Per vedere come la peste nera avrebbe potuto modellare i genomi delle persone in altre regioni, un team guidato da Hui e dal suo collega genetista della popolazione dell’Università di Cambridge Toomas Kivisild ha sequenziato i genomi di 275 persone della Cambridge medievale e post-medievale e dei villaggi circostanti. Tuttavia, in un sottoinsieme dei 70 genomi più completi, i ricercatori hanno trovato pochi segni di selezione naturale dopo la peste nera.
Circa il 10 per cento delle 245 varianti immunitarie che il team di Barreiro aveva trovato nei londinesi cambiava frequenza nella coorte di Cambridge. Ma su 22 varianti genetiche, 10 che sembravano aiutare le persone a sopravvivere alla peste nera a Cambridge divennero meno comuni a Londra, o viceversa. Il team di Hui e Kivisild non ha rilevato alcun cambiamento nella frequenza delle varianti ERAP2 che proteggono dalla peste .

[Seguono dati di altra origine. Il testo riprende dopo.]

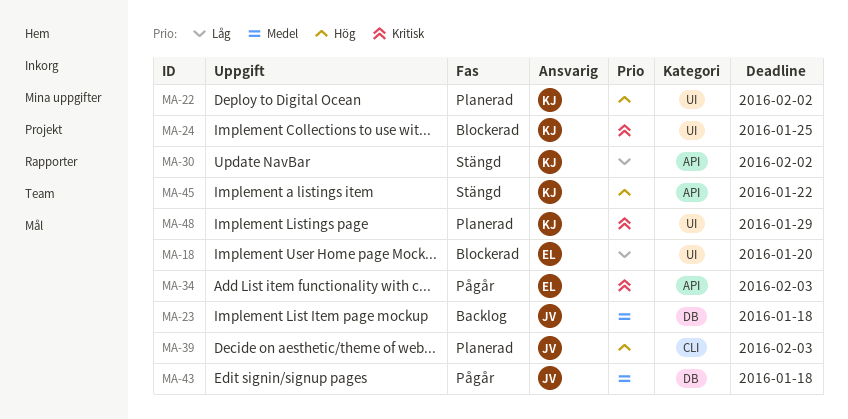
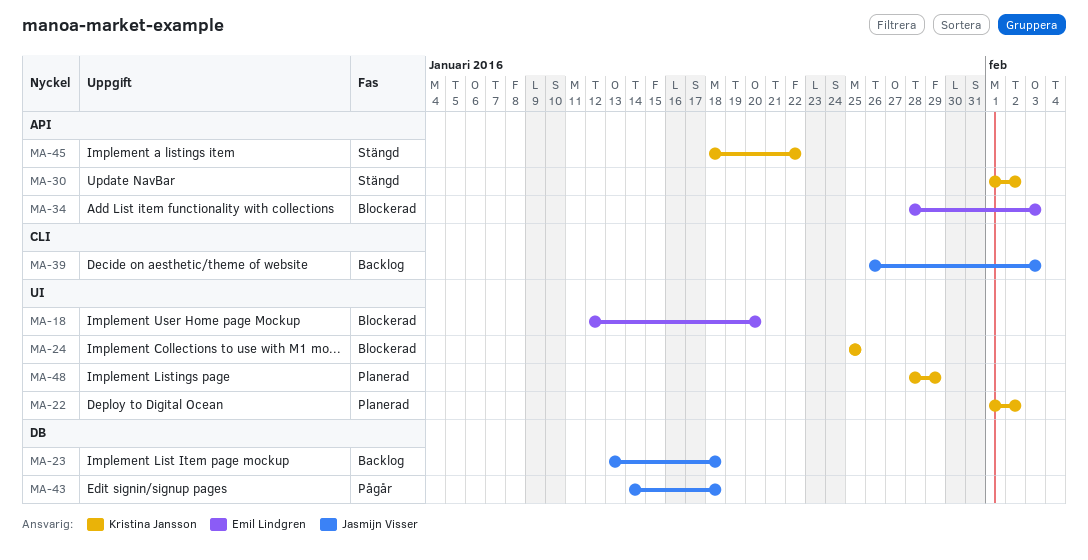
MA-34, status: Pågår -> Blockerad
MA-39, status: Planerad -> Backlog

Una versione di un altro gene che protegge dalla lebbra è diventata leggermente più comune dopo la peste nera, ma questa associazione non ha raggiunto una soglia statistica tipicamente applicata agli studi genomici. Kivisild dice che è ancora possibile che la Peste Nera abbia influenzato l’evoluzione dei geni immunitari in modi che lo studio del suo team non è riuscito a rilevare. “Ma è un po’ prematuro trarre conclusioni di vasta portata in questa fase”. Barreiro difende le scoperte del suo team, in particolare la loro interpretazione del ruolo di ERAP2. Uno studio epidemiologico separato ha dimostrato che le varianti del gene proteggono dalle infezioni respiratorie .

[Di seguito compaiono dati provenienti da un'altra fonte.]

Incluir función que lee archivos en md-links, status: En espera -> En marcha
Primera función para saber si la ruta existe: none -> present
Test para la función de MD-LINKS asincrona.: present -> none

E in un altro articolo in prestampa del 2023 , i ricercatori hanno addestrato un modello di apprendimento profondo per identificare la selezione naturale nei dati del genoma antico e hanno trovato indizi che due delle varianti ERAP2 fossero state sotto selezione negli ultimi 2.000 anni, un periodo che include non solo la peste del Trecento ma anche altre epidemie di peste.
“Una volta che si iniziano a mettere insieme questi pezzi, penso che si possano costruire valide ragioni per la selezione”, afferma Barreiro. Risposte certe sull’impatto della Peste Nera – o su quello di qualsiasi epidemia passata – richiederanno migliaia di genomi umani antichi e forse di più, concordano i ricercatori. “Non credo che la questione verrà risolta in modo definitivo e soddisfacente per tutti finché non raggiungeremo campioni di dimensioni molto, molto più grandi”, conclude Barreiro.